Systematic Benchmark of aDNA Mapping Bias

Adrien Oliva0, Raymond Tobler0, Bastien Llamas1, Alan Cooper2, Yassine Souilmi1
(0) University Of Adelaide
(1) University of Adelaide
(2) South Australian Museum

Find me on Tues Nov 24th, 1:40-3pm AEDT in Remo, table 15

Abstract
Recent advances in molecular techniques, as well as the dramatic drop in the cost of DNA sequencing, gave a boost to the ancient DNA (aDNA) field. This resulted in population-level datasets and powered several important discoveries using aDNA, such as identifying and characterizing archaic hominin introgression, large-scale migrations, and replacements. However, mapping sequences, the cornerstone of ancient genomic discovery, is challenged by the shortness of these sequences, divergence from the reference sequence, and artefactual substitution resulting from the DNA molecules’ degradation. Mapping vast amounts of short DNA sequences is a computationally challenging task that inevitably produces artifacts, including biases against alleles not found in the reference genome (reference bias).
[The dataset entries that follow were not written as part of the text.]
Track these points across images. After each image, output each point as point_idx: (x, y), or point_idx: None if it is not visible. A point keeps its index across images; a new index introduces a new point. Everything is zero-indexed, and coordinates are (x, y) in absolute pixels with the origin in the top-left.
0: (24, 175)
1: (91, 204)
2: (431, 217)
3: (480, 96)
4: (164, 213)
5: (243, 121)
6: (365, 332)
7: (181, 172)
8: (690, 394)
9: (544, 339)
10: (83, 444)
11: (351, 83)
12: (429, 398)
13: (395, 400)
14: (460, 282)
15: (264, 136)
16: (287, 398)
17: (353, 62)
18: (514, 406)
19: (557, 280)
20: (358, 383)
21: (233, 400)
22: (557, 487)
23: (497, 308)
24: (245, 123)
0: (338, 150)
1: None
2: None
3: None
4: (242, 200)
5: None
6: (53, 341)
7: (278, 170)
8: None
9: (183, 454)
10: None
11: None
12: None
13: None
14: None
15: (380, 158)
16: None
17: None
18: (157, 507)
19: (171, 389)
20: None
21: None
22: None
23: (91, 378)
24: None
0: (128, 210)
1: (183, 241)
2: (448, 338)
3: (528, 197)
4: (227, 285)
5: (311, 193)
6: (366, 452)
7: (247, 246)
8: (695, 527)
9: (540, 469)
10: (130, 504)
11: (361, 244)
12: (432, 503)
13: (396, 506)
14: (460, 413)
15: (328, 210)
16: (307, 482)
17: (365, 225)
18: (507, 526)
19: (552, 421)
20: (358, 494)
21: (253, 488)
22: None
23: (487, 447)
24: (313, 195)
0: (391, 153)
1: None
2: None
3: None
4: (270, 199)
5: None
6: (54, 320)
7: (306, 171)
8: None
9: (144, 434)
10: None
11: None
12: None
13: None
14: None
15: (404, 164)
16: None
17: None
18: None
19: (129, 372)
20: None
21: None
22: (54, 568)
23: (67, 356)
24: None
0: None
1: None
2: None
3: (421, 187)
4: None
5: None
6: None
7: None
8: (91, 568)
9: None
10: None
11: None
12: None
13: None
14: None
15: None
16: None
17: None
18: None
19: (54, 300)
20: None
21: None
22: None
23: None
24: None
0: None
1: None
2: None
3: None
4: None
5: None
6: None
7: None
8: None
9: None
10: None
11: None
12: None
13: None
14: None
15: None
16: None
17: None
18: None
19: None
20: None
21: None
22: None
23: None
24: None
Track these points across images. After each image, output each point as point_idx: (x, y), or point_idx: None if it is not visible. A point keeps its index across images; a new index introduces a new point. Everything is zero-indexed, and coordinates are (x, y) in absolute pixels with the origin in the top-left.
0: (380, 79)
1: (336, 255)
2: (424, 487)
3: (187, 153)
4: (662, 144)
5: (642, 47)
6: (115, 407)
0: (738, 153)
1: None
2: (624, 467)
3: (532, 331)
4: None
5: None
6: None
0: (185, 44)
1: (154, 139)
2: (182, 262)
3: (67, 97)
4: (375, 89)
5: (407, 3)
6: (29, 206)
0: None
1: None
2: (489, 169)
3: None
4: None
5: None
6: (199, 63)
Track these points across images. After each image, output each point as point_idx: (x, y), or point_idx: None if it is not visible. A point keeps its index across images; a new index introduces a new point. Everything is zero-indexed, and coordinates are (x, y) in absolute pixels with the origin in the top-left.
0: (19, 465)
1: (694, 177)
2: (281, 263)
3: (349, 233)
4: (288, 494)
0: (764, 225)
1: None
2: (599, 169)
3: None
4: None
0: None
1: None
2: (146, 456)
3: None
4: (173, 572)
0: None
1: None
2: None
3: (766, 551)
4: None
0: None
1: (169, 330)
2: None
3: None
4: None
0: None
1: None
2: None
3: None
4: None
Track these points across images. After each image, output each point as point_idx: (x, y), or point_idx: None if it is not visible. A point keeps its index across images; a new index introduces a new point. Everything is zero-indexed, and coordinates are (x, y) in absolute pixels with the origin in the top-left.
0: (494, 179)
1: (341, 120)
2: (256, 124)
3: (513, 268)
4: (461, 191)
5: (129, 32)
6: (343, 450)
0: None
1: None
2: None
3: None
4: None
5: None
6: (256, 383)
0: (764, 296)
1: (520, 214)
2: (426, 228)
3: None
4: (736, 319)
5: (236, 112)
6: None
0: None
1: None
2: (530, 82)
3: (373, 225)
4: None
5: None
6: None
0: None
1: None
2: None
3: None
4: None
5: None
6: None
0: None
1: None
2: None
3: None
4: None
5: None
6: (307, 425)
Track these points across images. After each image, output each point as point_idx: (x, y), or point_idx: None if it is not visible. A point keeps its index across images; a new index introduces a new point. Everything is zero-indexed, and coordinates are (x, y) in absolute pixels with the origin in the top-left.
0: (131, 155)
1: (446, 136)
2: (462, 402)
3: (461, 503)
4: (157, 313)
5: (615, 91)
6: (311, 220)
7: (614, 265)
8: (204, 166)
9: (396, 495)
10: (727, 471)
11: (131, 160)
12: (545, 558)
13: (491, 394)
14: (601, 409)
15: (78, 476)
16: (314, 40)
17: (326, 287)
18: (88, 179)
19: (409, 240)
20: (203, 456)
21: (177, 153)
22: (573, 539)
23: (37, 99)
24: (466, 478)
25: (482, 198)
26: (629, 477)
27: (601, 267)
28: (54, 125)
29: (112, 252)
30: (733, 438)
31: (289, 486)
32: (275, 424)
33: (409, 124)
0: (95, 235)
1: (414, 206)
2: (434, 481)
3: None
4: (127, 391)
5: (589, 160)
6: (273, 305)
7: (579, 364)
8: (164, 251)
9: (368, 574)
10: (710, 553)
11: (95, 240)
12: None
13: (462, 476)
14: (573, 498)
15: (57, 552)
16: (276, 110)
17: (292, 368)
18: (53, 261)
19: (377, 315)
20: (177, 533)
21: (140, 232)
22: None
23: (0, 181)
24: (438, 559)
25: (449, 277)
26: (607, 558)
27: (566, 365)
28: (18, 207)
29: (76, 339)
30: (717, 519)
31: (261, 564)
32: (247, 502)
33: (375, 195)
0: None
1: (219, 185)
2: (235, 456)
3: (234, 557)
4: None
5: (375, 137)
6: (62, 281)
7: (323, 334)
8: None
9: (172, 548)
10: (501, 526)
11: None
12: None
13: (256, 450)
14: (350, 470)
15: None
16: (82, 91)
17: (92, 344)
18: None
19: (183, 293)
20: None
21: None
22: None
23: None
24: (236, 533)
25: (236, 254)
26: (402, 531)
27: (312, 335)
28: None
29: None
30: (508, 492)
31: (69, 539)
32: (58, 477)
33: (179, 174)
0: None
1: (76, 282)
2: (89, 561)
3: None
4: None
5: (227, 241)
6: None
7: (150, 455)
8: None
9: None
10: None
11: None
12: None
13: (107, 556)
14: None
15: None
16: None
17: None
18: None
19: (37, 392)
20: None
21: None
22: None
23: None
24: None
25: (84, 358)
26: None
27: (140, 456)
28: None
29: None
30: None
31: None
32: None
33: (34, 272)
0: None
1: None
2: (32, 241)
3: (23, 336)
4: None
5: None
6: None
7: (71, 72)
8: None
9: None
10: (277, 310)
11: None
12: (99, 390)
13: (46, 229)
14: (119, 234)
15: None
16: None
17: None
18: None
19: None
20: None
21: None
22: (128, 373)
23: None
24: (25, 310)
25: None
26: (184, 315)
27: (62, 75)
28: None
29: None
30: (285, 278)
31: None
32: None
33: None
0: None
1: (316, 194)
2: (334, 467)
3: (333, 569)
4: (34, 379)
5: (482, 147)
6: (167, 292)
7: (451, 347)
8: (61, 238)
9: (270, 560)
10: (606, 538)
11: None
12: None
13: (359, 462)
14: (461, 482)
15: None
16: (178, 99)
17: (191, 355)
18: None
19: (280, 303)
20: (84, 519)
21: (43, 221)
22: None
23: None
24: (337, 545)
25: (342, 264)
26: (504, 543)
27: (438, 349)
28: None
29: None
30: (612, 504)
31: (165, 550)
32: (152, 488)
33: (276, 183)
For nearly a decade, the gold-standard for aDNA mapping strategy remained unchanged while new software has emerged. Using simulated human aDNA sequences from different populations, we benchmarked 29 mapping strategies using four different mapping software – BWA-aln, BWA-mem, NovoAlign, and Bowtie2 – and quantified the impact of reference bias in downstream population genetic analyses.

We show that after filtering out sequences with low mapping quality, in particular, resulted in high mapping precision with negligible levels of reference bias. Using an enhanced reference with population-level variation (i.e., IUPAC reference) with Novoalign results in very low bias levels and our study’s best precision. Using the IUPAC reference demonstrates the benefit of incorporating population genetic information into the mapping process, echoing recent results based on graph genome representations.